The Chevra Kadisha Cemetery Association, which operates a Jewish cemetery in University City, was granted a permanent writ of prohibition Aug. 15 from an order Reno had entered over the remains of Gregoriy Bozenson, who died in September 2012. 

Reno had held the cemetery in contempt for not complying with court orders from July 2015 and August 2016, which directed the cemetery to make Bozenson's remains available to his heirs to be buried in Ukraine.

In its ruling, the Court of Appeals held that the cemetery association was not a party to breach of contract litigation that the administrator of Bozenson's estate had filed against American Mortuary and Cremation Service. 

Background information in the ruling states that six months before his death, Bozenson entered into a contract with the mortuary for cremation. The contract stipulated that his remains would be shipped to his heirs for burial next to his late wife in Ukraine.

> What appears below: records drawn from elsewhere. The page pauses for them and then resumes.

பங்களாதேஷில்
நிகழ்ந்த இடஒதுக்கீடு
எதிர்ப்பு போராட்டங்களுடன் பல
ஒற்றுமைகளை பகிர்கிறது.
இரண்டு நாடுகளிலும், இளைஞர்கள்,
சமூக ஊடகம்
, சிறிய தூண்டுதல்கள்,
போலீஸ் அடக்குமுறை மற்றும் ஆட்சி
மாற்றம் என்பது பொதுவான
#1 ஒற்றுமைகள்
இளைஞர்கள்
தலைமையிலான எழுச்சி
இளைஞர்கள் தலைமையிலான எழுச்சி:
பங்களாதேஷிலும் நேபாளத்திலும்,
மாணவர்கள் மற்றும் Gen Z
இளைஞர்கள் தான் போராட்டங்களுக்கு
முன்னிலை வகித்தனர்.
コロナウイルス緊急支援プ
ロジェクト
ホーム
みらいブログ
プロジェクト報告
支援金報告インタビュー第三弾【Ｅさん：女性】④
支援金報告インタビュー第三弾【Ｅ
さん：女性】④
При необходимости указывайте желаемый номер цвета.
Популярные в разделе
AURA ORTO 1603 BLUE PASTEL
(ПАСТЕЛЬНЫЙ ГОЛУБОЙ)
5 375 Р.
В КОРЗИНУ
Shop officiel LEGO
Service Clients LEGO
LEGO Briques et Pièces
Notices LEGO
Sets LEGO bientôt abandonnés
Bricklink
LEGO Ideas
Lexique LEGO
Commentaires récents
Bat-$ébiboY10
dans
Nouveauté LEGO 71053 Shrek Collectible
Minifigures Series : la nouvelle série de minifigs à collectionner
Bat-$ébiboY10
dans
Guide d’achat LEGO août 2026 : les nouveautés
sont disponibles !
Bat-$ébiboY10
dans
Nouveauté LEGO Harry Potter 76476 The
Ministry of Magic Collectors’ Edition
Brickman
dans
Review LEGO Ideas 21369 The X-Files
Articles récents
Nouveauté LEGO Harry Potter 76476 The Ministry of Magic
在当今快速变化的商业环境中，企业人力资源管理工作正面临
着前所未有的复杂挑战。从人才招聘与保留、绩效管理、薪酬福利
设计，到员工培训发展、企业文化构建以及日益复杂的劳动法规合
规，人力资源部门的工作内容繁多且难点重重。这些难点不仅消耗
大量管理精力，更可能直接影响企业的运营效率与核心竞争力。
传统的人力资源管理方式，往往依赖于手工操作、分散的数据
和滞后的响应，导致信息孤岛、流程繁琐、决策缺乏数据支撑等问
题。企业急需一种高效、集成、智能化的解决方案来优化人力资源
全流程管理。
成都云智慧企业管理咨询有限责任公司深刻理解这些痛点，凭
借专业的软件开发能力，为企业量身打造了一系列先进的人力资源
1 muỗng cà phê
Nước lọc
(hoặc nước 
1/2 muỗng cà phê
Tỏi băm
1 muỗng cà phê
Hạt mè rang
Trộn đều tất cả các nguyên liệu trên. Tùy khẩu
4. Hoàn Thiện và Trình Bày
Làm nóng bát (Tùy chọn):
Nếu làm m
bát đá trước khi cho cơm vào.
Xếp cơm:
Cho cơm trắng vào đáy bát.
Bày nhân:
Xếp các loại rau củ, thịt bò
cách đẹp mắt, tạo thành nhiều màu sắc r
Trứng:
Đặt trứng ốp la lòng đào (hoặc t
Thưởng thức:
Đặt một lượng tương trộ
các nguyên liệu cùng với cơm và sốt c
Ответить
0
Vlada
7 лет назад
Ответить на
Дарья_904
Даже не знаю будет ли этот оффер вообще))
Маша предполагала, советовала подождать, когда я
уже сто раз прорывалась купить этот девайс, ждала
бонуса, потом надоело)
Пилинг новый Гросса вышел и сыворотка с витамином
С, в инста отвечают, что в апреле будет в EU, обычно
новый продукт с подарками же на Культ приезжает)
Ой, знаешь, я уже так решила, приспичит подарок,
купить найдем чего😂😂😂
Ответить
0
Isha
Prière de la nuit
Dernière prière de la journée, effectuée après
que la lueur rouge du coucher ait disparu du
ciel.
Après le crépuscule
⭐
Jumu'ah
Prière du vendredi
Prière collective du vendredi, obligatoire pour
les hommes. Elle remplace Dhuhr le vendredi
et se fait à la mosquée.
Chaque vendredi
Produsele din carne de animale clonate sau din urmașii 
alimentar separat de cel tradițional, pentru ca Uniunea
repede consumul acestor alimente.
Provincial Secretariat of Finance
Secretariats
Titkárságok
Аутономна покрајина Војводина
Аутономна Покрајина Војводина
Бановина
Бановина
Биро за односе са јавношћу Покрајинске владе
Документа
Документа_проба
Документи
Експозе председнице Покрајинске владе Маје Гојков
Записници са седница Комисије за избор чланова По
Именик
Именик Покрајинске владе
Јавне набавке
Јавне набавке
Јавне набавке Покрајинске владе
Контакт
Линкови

In the suit brought by Bozenson's administrator, the right of sepulcher - or access to the grave - was requested and granted by the circuit court.

The plaintiffs settled the breach-of-contract suit with the mortuary, and in the meantime the cemetery did not allow the disinterment, the ruling states.

Appeals court Judges Lawrence Mooney, Gary Gaertner Jr. and Angela Quigless found that in holding the cemetery in contempt, Reno ruled against an entity that is not a party.

"Here, the cemetery is not a party or otherwise bound by the disinterment order," the ruling states. "Thus, the trial court did not have jurisdiction over the cemetery and it cannot be held in contempt for failing to abide by that order."